The remaining four defendants charged in a 2019 federal grand jury indictment have yet to appear in federal court to face the criminal charges in this matter:
- Zhongtian Liu, 58, a billionaire Chinese citizen who is a former Tustin resident, and who is the former president and former chairman of the board of China Zhongwang Holdings Ltd.;
- China Zhongwang Holdings Ltd., a publicly-traded aluminum company based in Liaoyang City that at the time of the indictment was the largest aluminum extrusion manufacturer in Asia and the second largest in the world, and which has accrued approximately $3.6 million in contempt sanctions for its failure to appear in this case;
- Zhaohua Chen, 62, a Chinese national who allegedly was a close friend of Liu and a key player in the scheme; and
- Xiang Chun Shao, a.k.a. “Johnson Shao,”60, most recently of Irvine, who allegedly managed a collection of Southern California businesses that pretended to be independent third parties importing the Chinese aluminum, including the Perfectus defendants.
In 2017, the United States Attorney’s Office filed civil forfeiture actions against the four Southern California warehouses used by Perfectus to store the pallets.

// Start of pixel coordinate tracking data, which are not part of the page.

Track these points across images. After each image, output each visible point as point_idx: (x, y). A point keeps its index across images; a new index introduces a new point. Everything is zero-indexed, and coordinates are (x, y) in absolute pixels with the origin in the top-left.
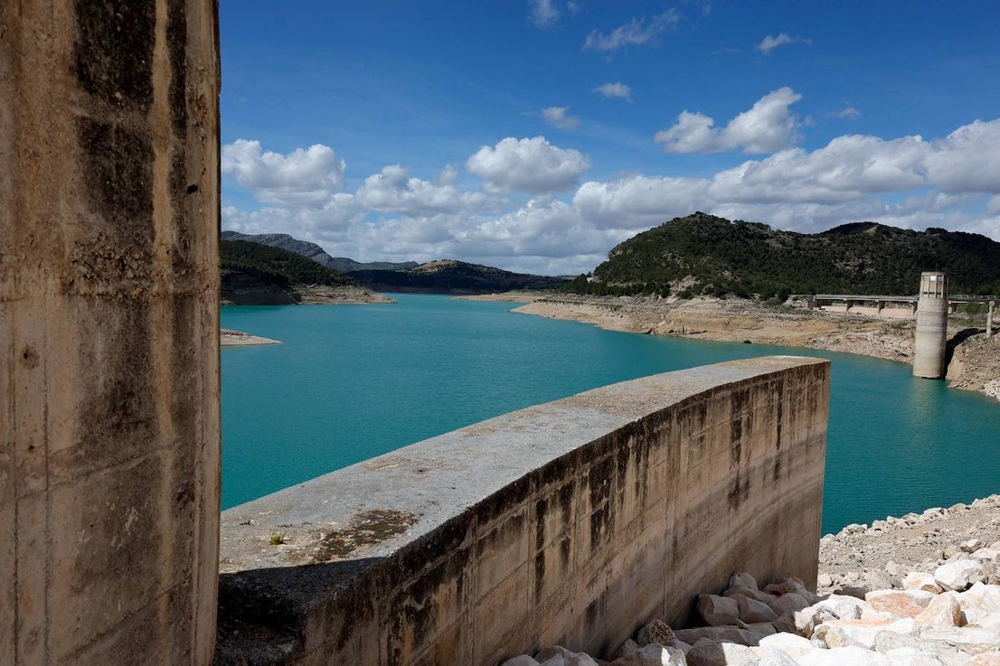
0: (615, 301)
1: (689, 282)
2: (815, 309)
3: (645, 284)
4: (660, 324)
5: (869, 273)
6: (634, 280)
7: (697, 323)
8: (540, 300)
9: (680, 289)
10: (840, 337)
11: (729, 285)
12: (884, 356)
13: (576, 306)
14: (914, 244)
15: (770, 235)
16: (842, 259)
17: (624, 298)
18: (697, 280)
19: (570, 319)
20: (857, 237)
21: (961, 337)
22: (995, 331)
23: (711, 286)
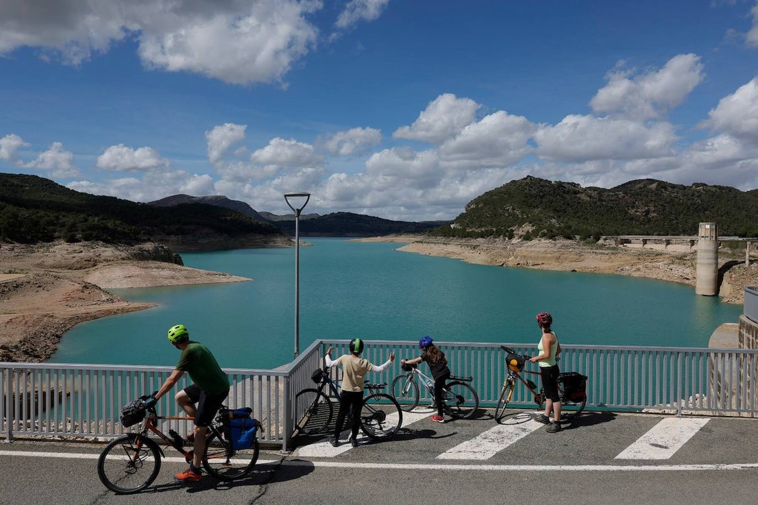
0: (474, 242)
1: (528, 228)
2: (620, 246)
3: (494, 230)
4: (510, 259)
5: (653, 217)
6: (485, 226)
7: (537, 258)
8: (417, 242)
9: (520, 233)
10: (640, 266)
11: (558, 230)
12: (672, 280)
13: (445, 246)
14: (684, 195)
15: (581, 191)
16: (633, 207)
17: (480, 239)
18: (533, 226)
19: (442, 255)
20: (643, 191)
21: (728, 266)
22: (751, 262)
23: (545, 231)
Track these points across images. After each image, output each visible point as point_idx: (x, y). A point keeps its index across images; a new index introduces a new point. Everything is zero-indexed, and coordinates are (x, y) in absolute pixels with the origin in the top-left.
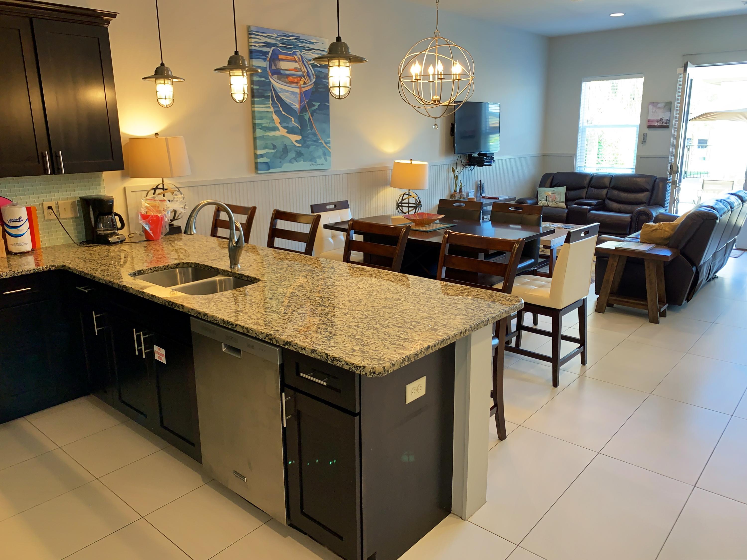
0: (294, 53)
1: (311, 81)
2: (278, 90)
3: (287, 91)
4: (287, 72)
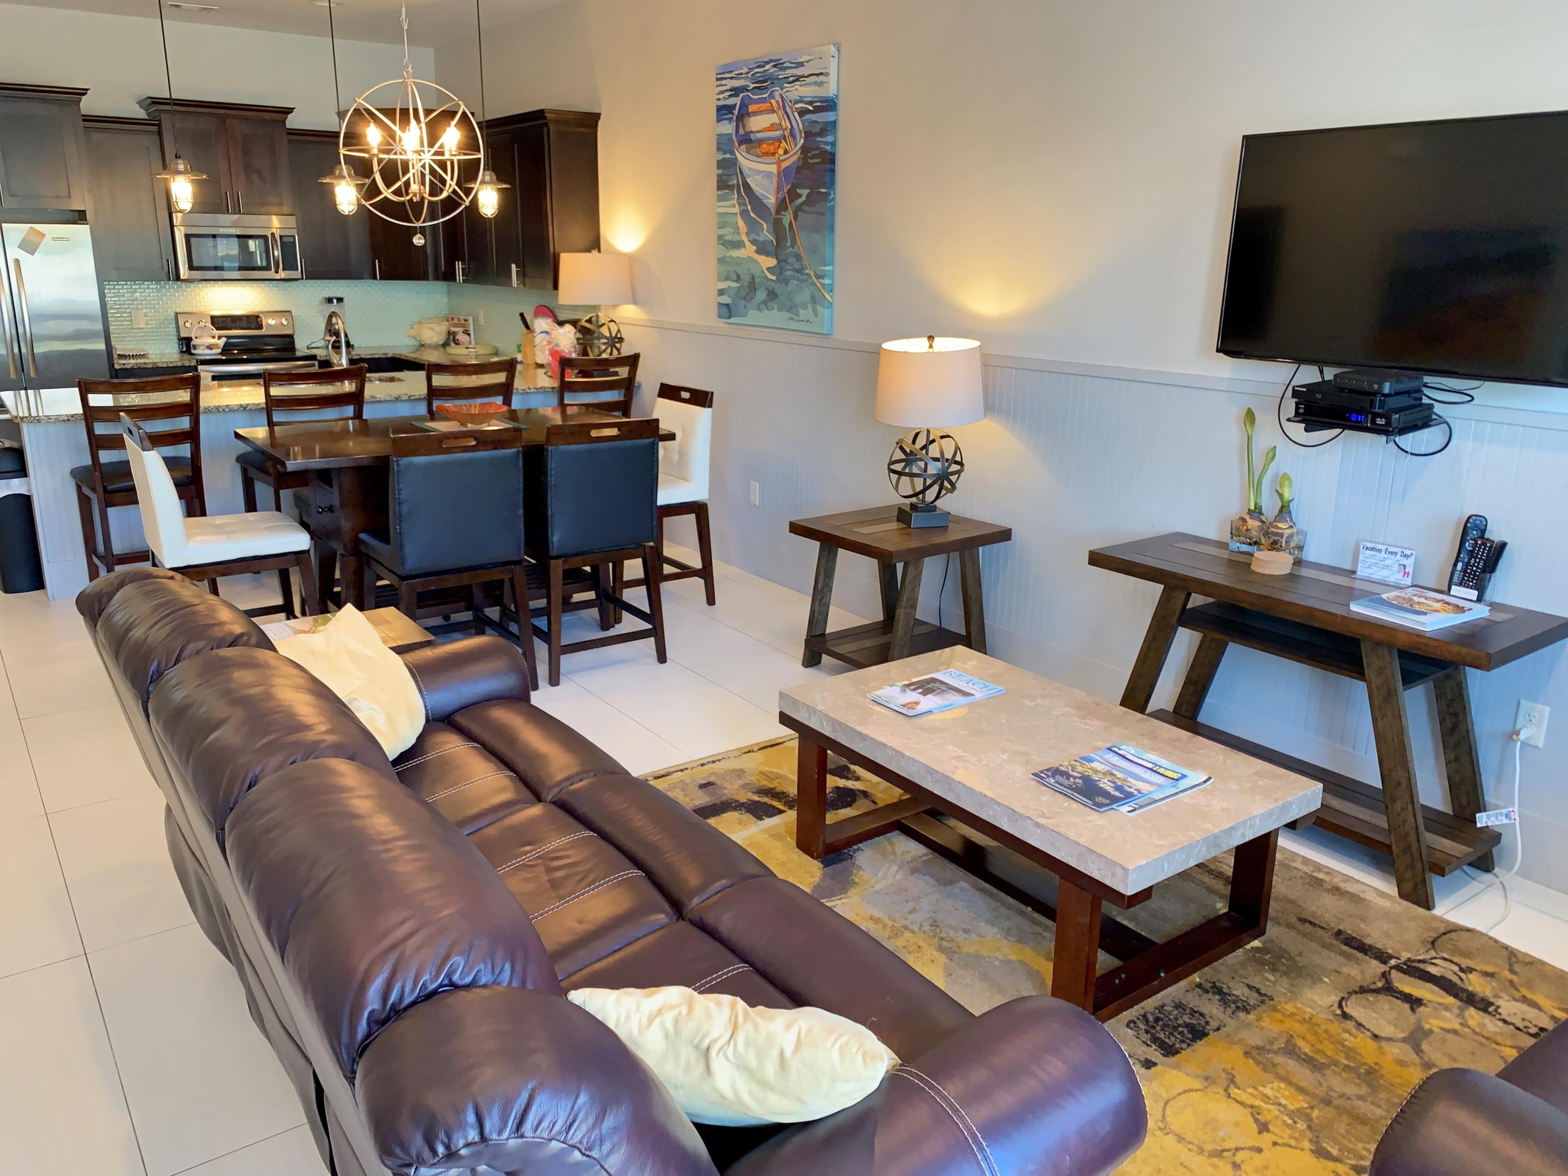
0: (772, 96)
1: (796, 145)
2: (746, 171)
3: (759, 172)
4: (760, 135)
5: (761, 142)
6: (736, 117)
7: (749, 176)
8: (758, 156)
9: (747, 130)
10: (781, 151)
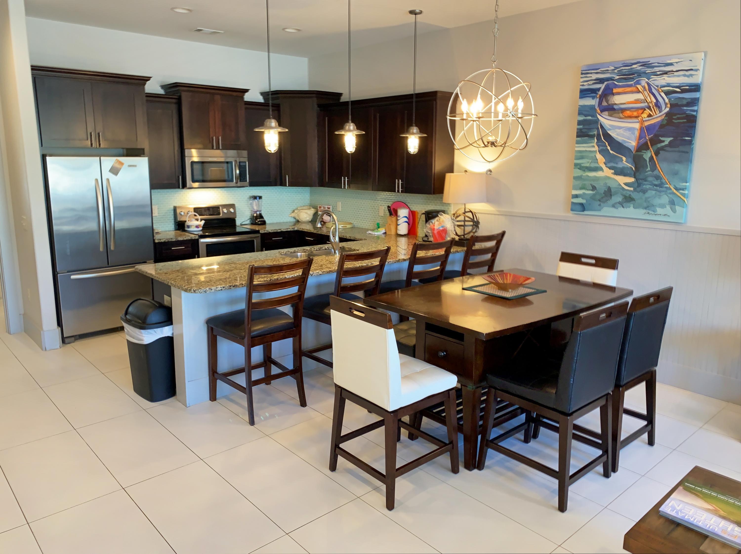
0: (638, 83)
1: (660, 112)
2: (607, 127)
3: (620, 128)
4: (623, 106)
5: (623, 110)
6: (600, 95)
7: (610, 130)
8: (621, 118)
9: (610, 103)
10: (645, 115)
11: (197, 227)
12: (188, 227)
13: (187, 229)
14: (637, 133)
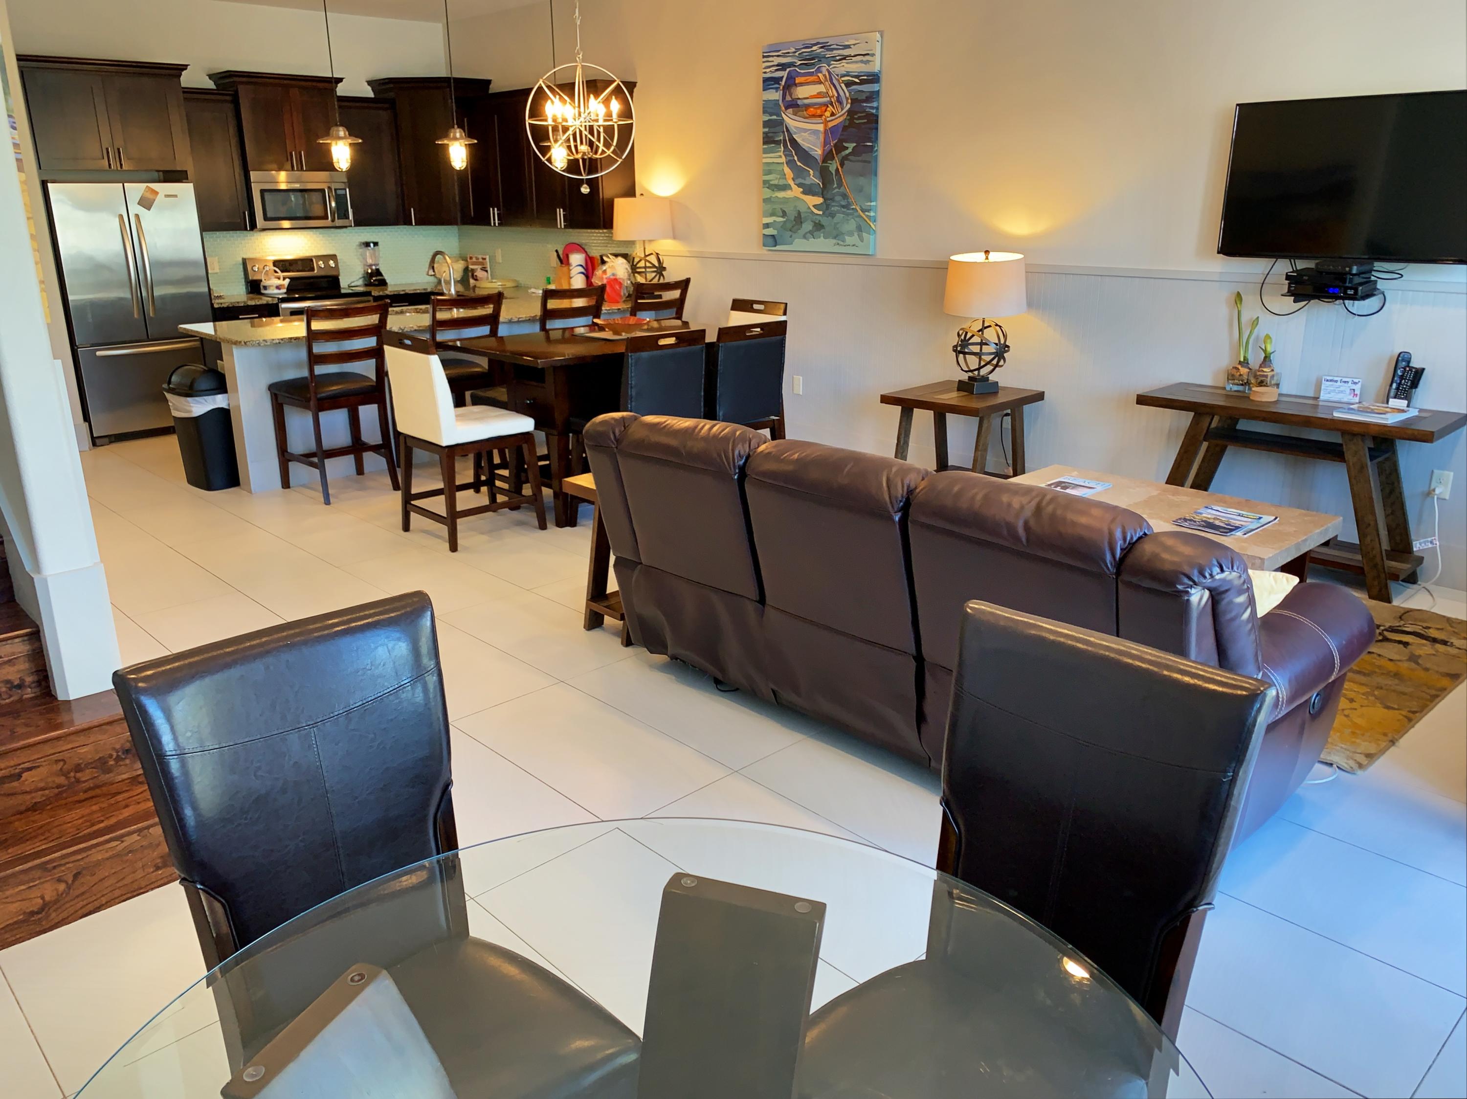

In 2018, the government filed a fifth civil forfeiture complaint against “approximately 279,808 Aluminum Structures in the Shape of Pallets,” about half of which were seized in early 2017 at the Ports of Los Angeles and Long Beach.
The other half were seized from three other warehouses Perfectus was using to store the pallets.
Those civil asset forfeiture cases have stayed pending the completion of the criminal prosecution.
Homeland Security Investigations and IRS Criminal Investigation investigated this matter.